Les grands groupes médiatiques américains ont presque
passé sous silence les informations sur les pertes civiles massives et les
crimes de guerre commis depuis la reprise de Mossoul. Le gouvernement irakien a lui-même
cherché à interdire l’entrée des journalistes dans la ville afin de dissimuler
le bain de sang et les exécutions sommaires qui continuent.
Tout en
abandonnant en grande partie sa couverture de la catastrophe humanitaire en
cours à Mossoul, le New York Times a publié jeudi un éditorial
hypocrite intitulé « Éviter la guerre avec l’Iran », qui a exprimé une certaine
inquiétude à l’égard des actes de plus en plus belliqueux du gouvernement Trump
visant à provoquer un tel conflit.
Le « journal
de référence » suggère qu’« il convient de rappeler la période qui a
précédé la guerre d’Irak en 2003, sans doute la plus grande erreur stratégique
de l’Amérique dans les temps modernes ». Il critique le gouvernement Bush
pour avoir lancé une guerre visant à renverser le régime de Saddam Hussein, « même
s’il n’avait rien à voir avec le 11 septembre et n’avait pas d’armes nucléaires
». Il ajoute : « Monsieur Bush a décidé de lancer une guerre préventive
sans une justification ni une stratégie solides. Une telle entrée en guerre mal
préparée pourrait se produire de nouveau. »
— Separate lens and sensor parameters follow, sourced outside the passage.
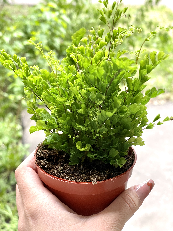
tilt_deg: -31.1
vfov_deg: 30.3
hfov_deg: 22.9
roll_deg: -0.1
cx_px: 86
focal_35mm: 64
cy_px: 116
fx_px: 426
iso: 64
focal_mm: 7.5
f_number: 2.2
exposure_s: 1/99
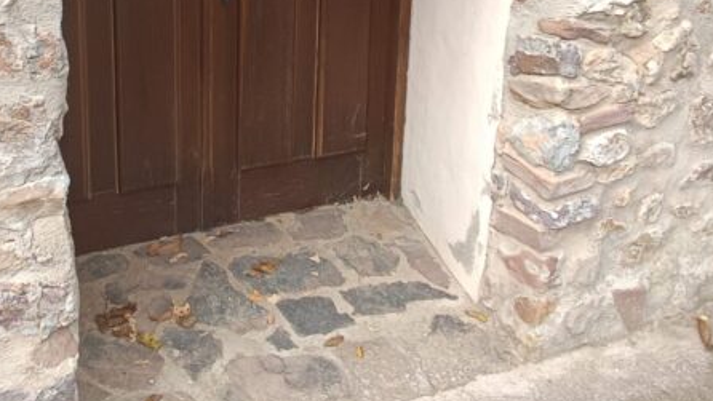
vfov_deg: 27.3
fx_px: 756
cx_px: 241
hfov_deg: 49.6
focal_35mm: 40
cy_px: -37
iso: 50
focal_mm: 1.65
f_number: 2.2
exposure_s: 1/102
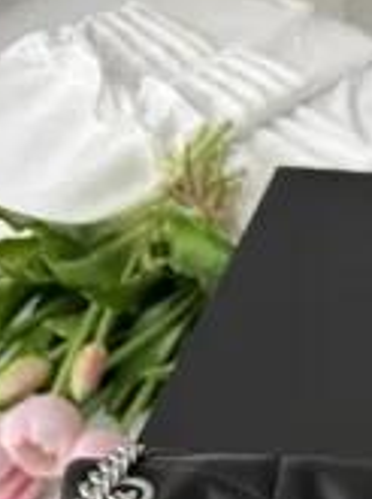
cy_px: 641
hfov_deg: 19.7
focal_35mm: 70
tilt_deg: -50.9
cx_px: 448
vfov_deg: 24.5
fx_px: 1007
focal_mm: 6.76
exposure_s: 1/264
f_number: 1.78
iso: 64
Le Times oublie comme par hasard dans cette
présentation cynique des choses, le fait qu’il a joué un rôle majeur en tant
qu’institution dans la promotion et la facilitation de la guerre en Irak.
Son
correspondant principal, Judith Miller, a travaillé intimement avec les
responsables américains pour promouvoir et embellir les faux « renseignements » sur les « armes de
destruction massive » irakiennes inexistantes. Thomas Friedman, le chroniqueur
principal des affaires étrangères du journal, a écrit des tonnes d’articles
préconisant ce qu’il a ouvertement avoué d’être une « guerre par choix » contre
l’Irak, en la justifiant
au nom de la démocratie, des droits de l’Homme et du pétrole.
Le journal a
donné le ton au reste des médias en matière de propagande, ce qui a ouvert la
voie à une guerre
d’agression criminelle qui a coûté la vie à plus
d’un million d’Irakiens et continue de générer le massacre à Mossoul.
Encore plus
effrayant, il y a un éditorial sur Mossoul intitulé « La ville est le champ de
bataille de l’avenir », paru dans le Wall Street Journal jeudi sous la
signature du commandant John Spencer, directeur adjoint de l’Institut de guerre
moderne de l’École militaire américaine de West Point, à New York.
« La
bataille pour Mossoul représente l’avenir de la guerre », souligne le
commandant Spencer, ajoutant que « les commandants américains devraient
imaginer comment ils pourraient gérer un environnement similaire ».
De toute
évidence, ils sont déjà allés plus loin que la simple imagination – par rapport
à l’Irak – des commandants américains ont dirigé une
grande partie de la destruction déchaînée sur la ville.
En faisant
écho à ce qui est maintenant la doctrine standard du Pentagone, le commandant
insiste sur le fait que les guerres auxquelles l’armée américaine va faire face
seront engagées dans les « villes – denses,
souvent surpeuplées et remplies d’obstacles : un labyrinthe d’immeubles
d’appartements, de tunnels dissimulés, de civils paniqués ».
Son
principal souci est que le Pentagone ne propose actuellement aucune formation
systématique de ses troupes pour le combat urbain et que le mot « siège » – la
stratégie barbare employée contre Mossoul – n’apparaît pas dans ses manuels
d’entraînement.
Il insiste
sur l’idée que les forces armées américaines « doivent être équipés pour
fonctionner dans les grandes villes avec de nouveaux équipements, entraînement
et doctrine ». Il avance une proposition modeste pour répondre à ce besoin
: « Les grandes villes comme Detroit et les arrondissements extérieurs de
New York ont d’énormes terrains vagues qui pourraient être redéveloppés en
toute sécurité en tant que sites d’entraînement urbains. »
En d’autres
termes, les troupes américaines doivent être formées dans l’art du combat
urbain et de la guerre de siège dans les villes américaines. La vraie idée qui
est derrière la proposition du commandant est d’encourager
vivement les commandants du Pentagone à « imaginer » l’utilisation de l’armée
pour écraser l’agitation révolutionnaire aux États-Unis eux-mêmes.